Good dog breeders want to make sure their puppies are placed in loving homes with responsible owners. And they will go to great lengths to ensure this...

Before you Make the Final Decision...

You visited several dog breeders and found the one you feel comfortable buying from. Is there anything else you need to do?

By this time, you probably know a lot about the breed you want to buy. If that's not the case, try to learn as much as possible. There are plenty of resources on the Internet that provide breed specific information. I have a section on this site where I cover over 120 of the most popular dog breeds.

If you are still convinced that this is the right breed for you, here are some questions that will help you to get a better feel about the breeder you are thinking about buying from:

  1. Ask how long they have been into breeding this particular breed - the longer, the better.
  2. Are they registered with the American Kennel Club (AKC) or any other major Kennel Clubs in the world?
  3. Ask if they require that you spay or neuter your new puppy.

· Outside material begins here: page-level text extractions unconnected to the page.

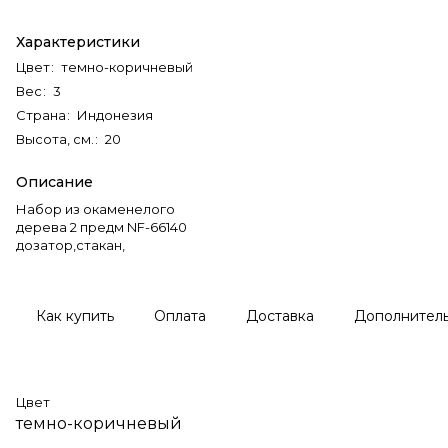
Характеристики
Цвет
:
темно-коричневый
Вес
:
3
Страна
:
Индонезия
Высота, см.
:
20
Описание
Набор из окаменелого
дерева 2 предм NF-66140
дозатор,стакан,
Как купить
Оплата
Доставка
Дополнител
Цвет
темно-коричневый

Most dog breeders will either require or suggest that you do. Visit dog spaying and dog neutering to learn more about these procedures.
  4. Do they provide a written guarantee against hereditary defects? Do they have a return policy if things don't work out? Will they refund your money or let you pick another puppy? All reputable dog breeders will at least let you pick another puppy.
  5. Ask if the parents had been screened for genetic diseases associated with their breed. Have the puppies had their first round of vaccinations? Which ones?

    After you bring your puppy home, I recommend you read and follow this Ultimate Guide to Dog Health eBook. You'll learn about vaccinations, how to administer first aid, how to recognize if your puppy is sick, and so much more.
  6. By now, you are probably aware of the temperament and characteristics of the breed. But what is the temperament of the puppy you are interested in? What is the temperament if its parents?
  7. Will the breeder answer your puppy-related questions after you buy the puppy?

I am sure you can think of more question you may want to ask. Responsible dog breeders will not mind answering any questions you may have.

Buying a puppy is a serious matter. Buy only from reputable dog breeders, and ask lots of questions... before you buy.